Le projet avec Chiots Nordiques restera gravé comme un moment charnière dans l’histoire du programme de Techniques de santé animale du Cégep de Sherbrooke. Il prouve qu’avec de la préparation, du respect et beaucoup de cœur, nos étudiantes peuvent non seulement soigner des animaux, mais aussi contribuer à bâtir des ponts entre les communautés.

446 interventions. 15 futures techniciennes transformées. 4 communautés servies. 1 vision commune : celle d’une médecine vétérinaire inclusive, respectueuse et profondément humaine.
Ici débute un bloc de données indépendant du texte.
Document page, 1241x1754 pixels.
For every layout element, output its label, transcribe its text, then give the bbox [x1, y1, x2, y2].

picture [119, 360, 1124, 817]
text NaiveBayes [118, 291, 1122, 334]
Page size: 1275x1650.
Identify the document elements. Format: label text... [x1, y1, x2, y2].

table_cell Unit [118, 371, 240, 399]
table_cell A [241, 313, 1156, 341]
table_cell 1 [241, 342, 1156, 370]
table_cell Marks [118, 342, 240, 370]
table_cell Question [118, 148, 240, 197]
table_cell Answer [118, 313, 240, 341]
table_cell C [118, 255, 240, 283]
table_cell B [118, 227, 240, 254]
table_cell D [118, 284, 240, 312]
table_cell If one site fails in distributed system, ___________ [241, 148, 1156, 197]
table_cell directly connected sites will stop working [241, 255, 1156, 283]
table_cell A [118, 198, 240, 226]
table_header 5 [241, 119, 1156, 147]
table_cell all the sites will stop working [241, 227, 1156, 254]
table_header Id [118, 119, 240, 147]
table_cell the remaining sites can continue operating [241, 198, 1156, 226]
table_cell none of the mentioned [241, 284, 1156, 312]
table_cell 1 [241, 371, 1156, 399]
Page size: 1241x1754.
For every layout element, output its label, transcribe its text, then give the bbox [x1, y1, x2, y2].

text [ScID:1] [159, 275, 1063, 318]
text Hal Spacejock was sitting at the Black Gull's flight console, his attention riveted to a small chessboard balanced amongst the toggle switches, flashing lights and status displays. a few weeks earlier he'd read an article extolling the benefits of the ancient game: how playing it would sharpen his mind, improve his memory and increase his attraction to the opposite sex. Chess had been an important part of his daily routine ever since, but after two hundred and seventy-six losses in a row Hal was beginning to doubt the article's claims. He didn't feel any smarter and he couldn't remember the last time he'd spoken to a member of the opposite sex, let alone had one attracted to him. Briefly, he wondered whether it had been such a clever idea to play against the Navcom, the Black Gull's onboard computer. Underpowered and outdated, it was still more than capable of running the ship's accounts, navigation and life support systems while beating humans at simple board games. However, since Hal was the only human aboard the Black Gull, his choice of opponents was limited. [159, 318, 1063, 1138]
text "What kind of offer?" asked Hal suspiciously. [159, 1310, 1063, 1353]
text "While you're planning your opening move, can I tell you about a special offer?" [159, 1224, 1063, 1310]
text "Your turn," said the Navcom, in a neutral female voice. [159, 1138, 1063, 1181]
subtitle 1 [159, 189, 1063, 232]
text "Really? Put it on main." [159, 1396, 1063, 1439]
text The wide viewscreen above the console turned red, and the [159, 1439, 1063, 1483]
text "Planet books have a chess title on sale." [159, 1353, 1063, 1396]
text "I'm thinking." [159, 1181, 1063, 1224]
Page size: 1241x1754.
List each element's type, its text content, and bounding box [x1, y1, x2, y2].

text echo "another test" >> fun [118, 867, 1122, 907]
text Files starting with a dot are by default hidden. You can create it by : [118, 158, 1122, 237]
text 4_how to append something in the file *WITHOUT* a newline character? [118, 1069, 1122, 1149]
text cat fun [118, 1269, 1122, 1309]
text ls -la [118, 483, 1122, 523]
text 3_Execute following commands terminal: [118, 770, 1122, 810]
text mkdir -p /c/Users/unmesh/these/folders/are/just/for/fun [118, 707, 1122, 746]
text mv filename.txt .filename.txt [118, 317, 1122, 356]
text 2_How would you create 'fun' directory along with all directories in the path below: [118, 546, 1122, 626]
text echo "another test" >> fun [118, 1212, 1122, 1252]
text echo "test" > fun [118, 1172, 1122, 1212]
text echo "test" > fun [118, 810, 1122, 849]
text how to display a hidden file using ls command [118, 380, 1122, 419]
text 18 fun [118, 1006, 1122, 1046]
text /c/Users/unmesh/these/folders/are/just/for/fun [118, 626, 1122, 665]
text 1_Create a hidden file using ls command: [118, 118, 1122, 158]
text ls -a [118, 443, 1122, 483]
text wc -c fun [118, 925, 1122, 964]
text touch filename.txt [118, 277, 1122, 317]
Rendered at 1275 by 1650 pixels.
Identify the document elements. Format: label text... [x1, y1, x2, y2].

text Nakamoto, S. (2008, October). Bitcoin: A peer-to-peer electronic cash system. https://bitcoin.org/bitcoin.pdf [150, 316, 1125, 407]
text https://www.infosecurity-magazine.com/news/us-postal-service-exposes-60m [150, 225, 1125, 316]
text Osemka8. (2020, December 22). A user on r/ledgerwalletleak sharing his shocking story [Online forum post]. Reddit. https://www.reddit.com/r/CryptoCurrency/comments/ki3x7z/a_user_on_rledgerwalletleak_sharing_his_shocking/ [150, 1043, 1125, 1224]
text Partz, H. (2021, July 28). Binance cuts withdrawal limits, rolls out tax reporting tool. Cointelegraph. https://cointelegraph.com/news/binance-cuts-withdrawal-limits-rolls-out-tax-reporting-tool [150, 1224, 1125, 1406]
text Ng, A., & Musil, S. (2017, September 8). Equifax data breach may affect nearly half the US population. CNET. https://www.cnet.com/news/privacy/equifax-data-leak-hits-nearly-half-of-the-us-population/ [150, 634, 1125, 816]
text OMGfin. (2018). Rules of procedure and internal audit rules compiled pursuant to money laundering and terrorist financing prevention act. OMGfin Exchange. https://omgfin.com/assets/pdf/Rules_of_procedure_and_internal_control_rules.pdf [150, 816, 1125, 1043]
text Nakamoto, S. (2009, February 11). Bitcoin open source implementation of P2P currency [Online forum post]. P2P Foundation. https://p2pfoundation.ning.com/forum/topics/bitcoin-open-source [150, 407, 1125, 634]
Un message aux futur·es étudiant·es : osez sortir de votre zone de confort

Ce stage prouve qu’au Cégep de Sherbrooke, la formation dépasse les murs de l’institution. Les étudiant·es qui choisissent nos programmes ne signent pas seulement pour une formation technique : ils et elles s’engagent dans un parcours qui peut les mener aux quatre coins du Québec, au service de communautés qui ont besoin de leur expertise.

Pour ceux et celles qui hésitent encore sur leur choix de programme ou d’établissement, ce projet envoie un message clair : ici, on forme plus que des techniciens. On forme des professionnels complets, prêts à relever les défis les plus exigeants avec compétence, créativité et humanité.